At this point we have a pretty good looking table. But it has 4 extra rows at the top we need to get rid of. Plus I don't want every column. I only want the first column (quarter) and last three columns (How lost, Pl-Yds, and TOP). This is a personal choice. I suppose I could have snagged every column, but decided to just get a few. To get what I want, I define two new variables, "rn" and "cn". They stand for row number and column number, respectively. "dsum2" is a list object with the table in the first element, [[1]]. I reference that in the call to the dim () function. The first element returned is the number of rows, the second the number of columns. Using "rn" and "cn" I then index dsum2 to pull out a new table called "ds". This is pretty much what I wanted. The rest of the function is mainly just formatting the data and giving names to the columns.

The next three lines of code serve to break up the "Pl-Yds" column into two separate columns: plays and yards. The following five lines change variable classes and remove the old "Pl-Yds" column. After that I assign names to the columns and drop unused factor levels. Next up I convert TOP into seconds. This allows me to do mathematical operations, such as summing and averaging.

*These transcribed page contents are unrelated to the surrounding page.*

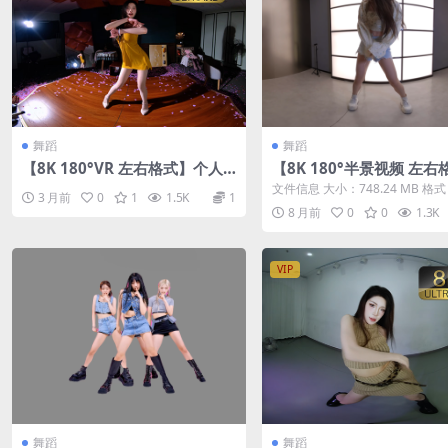
舞蹈
舞蹈
【8K 180°VR 左右格式】个人
【8K 180°半景视频 左右
舞蹈26042803
舞蹈 25-12-04
文件信息 大小：748.24 MB 格式
3 月前
0
1
1.5K
1
（左右格式） 时长：03:15...
8 月前
0
0
1.3K
VIP
舞蹈
舞蹈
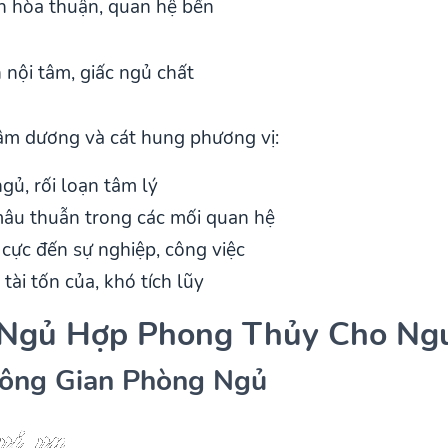
h hòa thuận, quan hệ bền
 nội tâm, giấc ngủ chất
âm dương và cát hung phương vị:
gủ, rối loạn tâm lý
mâu thuẫn trong các mối quan hệ
 cực đến sự nghiệp, công việc
 tài tốn của, khó tích lũy
g Ngủ Hợp Phong Thủy Cho Ng
hông Gian Phòng Ngủ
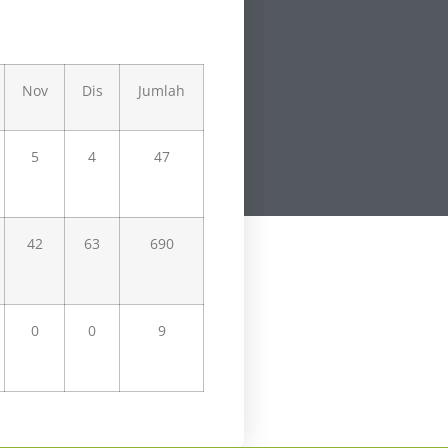
Nov
Dis
Jumlah
5
4
47
42
63
690
0
0
9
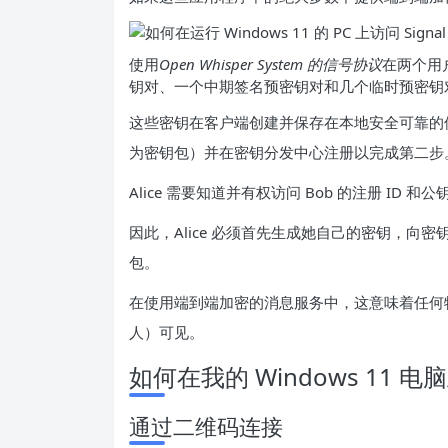
使用
Open Whisper System 的信号协议
在两个用
钥对、一个中期签名预密钥对和几个临时预密钥
这些密钥在客户端创建并保存在本地安全可靠的位
为密钥包）并在密钥分发中心注册以完成第二步
Alice 需要知道并有权访问 Bob 的注册 ID 
因此，Alice 必须首先生成她自己的密钥，向密
包。
在使用端到端加密的消息服务中，这意味着任何
人）可见。
如何在我的 Windows 11 电脑
通过二维码连接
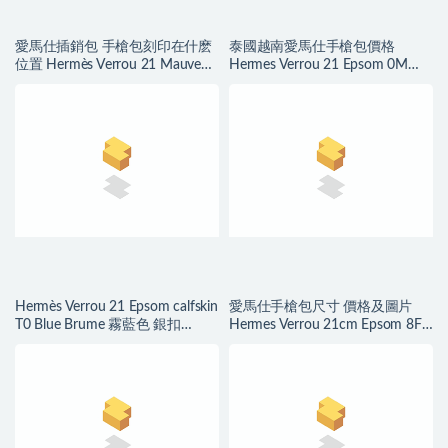
愛馬仕插銷包 手槍包刻印在什麽
泰國越南愛馬仕手槍包價格
位置 Hermès Verrou 21 Mauve
Hermes Verrou 21 Epsom 0M
Sylvestre Epsom
Chai 瑪薩拉茶色 銀扣
Hermès Verrou 21 Epsom calfskin
愛馬仕手槍包尺寸 價格及圖片
T0 Blue Brume 霧藍色 銀扣
Hermes Verrou 21cm Epsom 8F
Stamp U
Etain 錫器灰 金扣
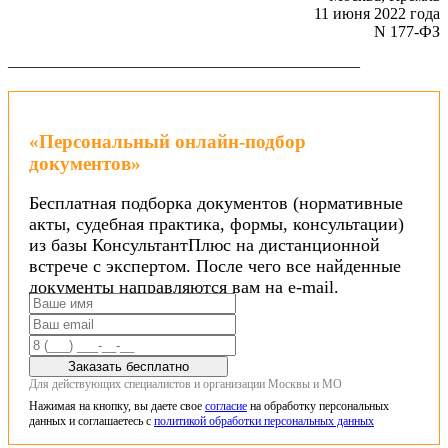
11 июня 2022 года
N 177-ФЗ
——————————————————————
«Персональный онлайн-подбор
документов»
Бесплатная подборка документов (нормативные
акты, судебная практика, формы, консультации)
из базы КонсультантПлюс на дистанционной
встрече с экспертом. После чего все найденные
документы направляются вам на e-mail.
Заказать бесплатно
Для действующих специалистов и организации Москвы и МО
Нажимая на кнопку, вы даете свое
согласие
на обработку персональных
данных и соглашаетесь с
политикой обработки персональных данных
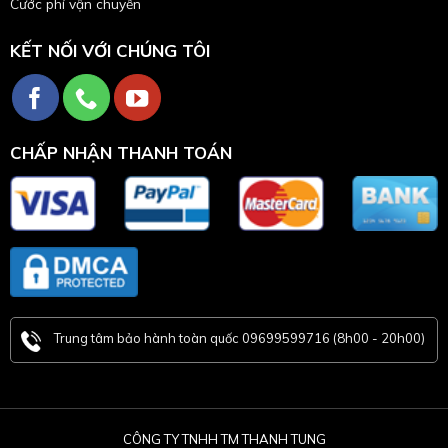
Cước phí vận chuyển
KẾT NỐI VỚI CHÚNG TÔI
CHẤP NHẬN THANH TOÁN
Trung tâm bảo hành toàn quốc 09699599716 (8h00 - 20h00)
CÔNG TY TNHH TM THANH TUNG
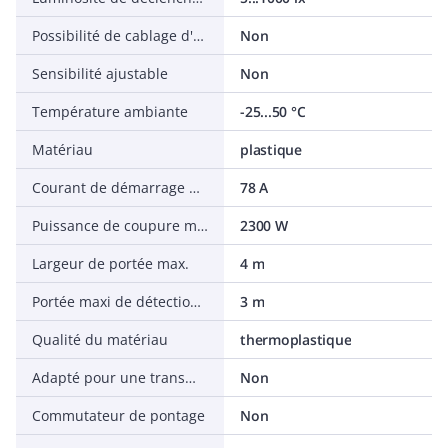
Possibilité de cablage d'un variateur déporté
Non
Sensibilité ajustable
Non
Température ambiante
-25...50 °C
Matériau
plastique
Courant de démarrage max.
78 A
Puissance de coupure max.
2300 W
Largeur de portée max.
4 m
Portée maxi de détection à H=2,5
3 m
Qualité du matériau
thermoplastique
Adapté pour une transmission sans fil
Non
Commutateur de pontage
Non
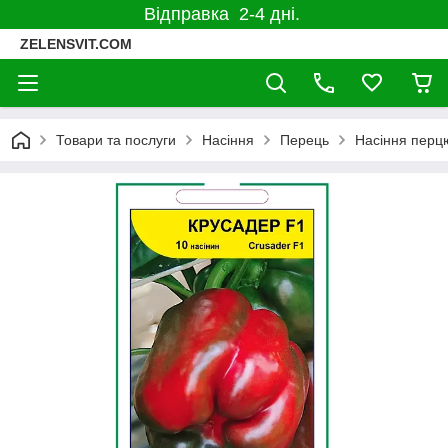
Відправка 2-4 дні.
ZELENSVIT.COM
Товари та послуги
Насіння
Перець
Насіння перцю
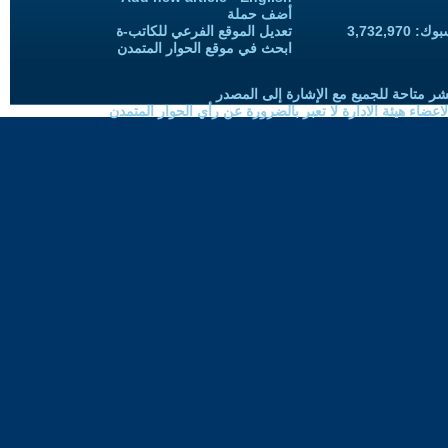
أضف حملة
3,732,97
تعديل الموقع الفرعي للكاتب-ة
ابحث في موقع الحوار المتمدن
شر متاحة للجميع مع الإشارة إلى المصدر
ضاء هيئة الادارة لا تعبر بالضرورة عن رأي الحوار المتمدن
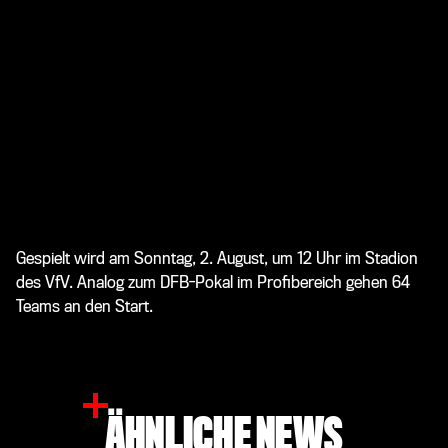
Gespielt wird am Sonntag, 2. August, um 12 Uhr im Stadion
des VfV. Analog zum DFB-Pokal im Profibereich gehen 64
Teams an den Start.
ÄHNLICHE NEWS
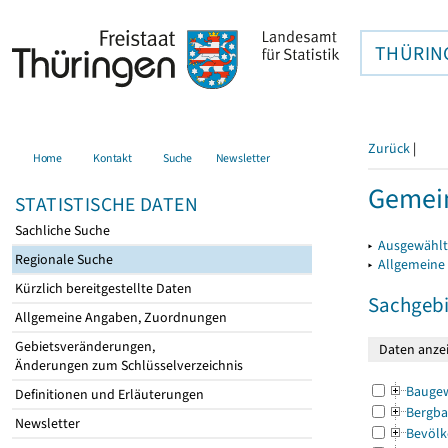
THÜRIN
Zurück
|
Home
Kontakt
Suche
Newsletter
Gemein
STATISTISCHE DATEN
Sachliche Suche
▸
Ausgewählt
Regionale Suche
▸
Allgemeine
Kürzlich bereitgestellte Daten
Sachgebi
Allgemeine Angaben, Zuordnungen
Gebietsveränderungen,
Änderungen zum Schlüsselverzeichnis
Bauge
Definitionen und Erläuterungen
Bergba
Newsletter
Bevölk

The final chunk of code adds the opponent. This was harder than I thought it would be. I'm sure it can be done faster and easier than I did it, but what I does works. First I use the grep() function to identify the two lines that contain the phrase "Drive Summary". One will always have Virginia Tech and the other their opponent. The next line uses the invert parameter of grep to pick the line that does not contain Virginia Tech. The selected line looks like this for the first box score of 2012: "<td colspan=\"9\">Georgia Tech Drive Summary</td>". Now I need to extract "Georgia Tech". To do this I split the string by ">" and save the second element:

opp <- strsplit(opp,">")[[1]][2]

It looks like this after I do the split:

[[1]]
[1] "

Hence the need to add the "[[1]][2]" reference. Finally I substitute " Drive Summary</td" with nothing and that leaves me with "Georgia Tech". Finally I add the season and opponent to the table and update the "dsf" object. The last line is necessary to allow me to add each game summary to the bottom of the previous table of game summaries.

Here's how I used the function to scrape all VT drive summaries from the 2012 regular season:

dsData2012 <- vtFballData(14871,14882,2012)

To identify start and stop numbers I had to go to the VT 2012 stats page and hover over all the box score links to figure out the number sequence. Fortunately they go in order. (Thank you VT athletic dept!) The bowl game is out of sequence; its number is 15513. But I could get it by calling vtFballData(15513,15513,2012). After I call the function, which takes about 5 seconds to run, I get a data frame that looks like this:

 season          opp quarter result top plays yards
   2012 Georgia Tech       1   PUNT 161     6    24
   2012 Georgia Tech       1     TD 287    12    56
   2012 Georgia Tech       1  DOWNS 104     5    -6
   2012 Georgia Tech       2   PUNT 298     7    34
   2012 Georgia Tech       2   PUNT  68     4    10
   2012 Georgia Tech       2   PUNT  42     3     2

Now I'm ready to do some analysis! There are plenty of other variables I could have added, such as whether VT won the game, whether it was a home or away game, whether it was a noon, afternoon or night game, etc. But this was good enough as an exercise. Maybe in the future I'll revisit this little function and beef it up.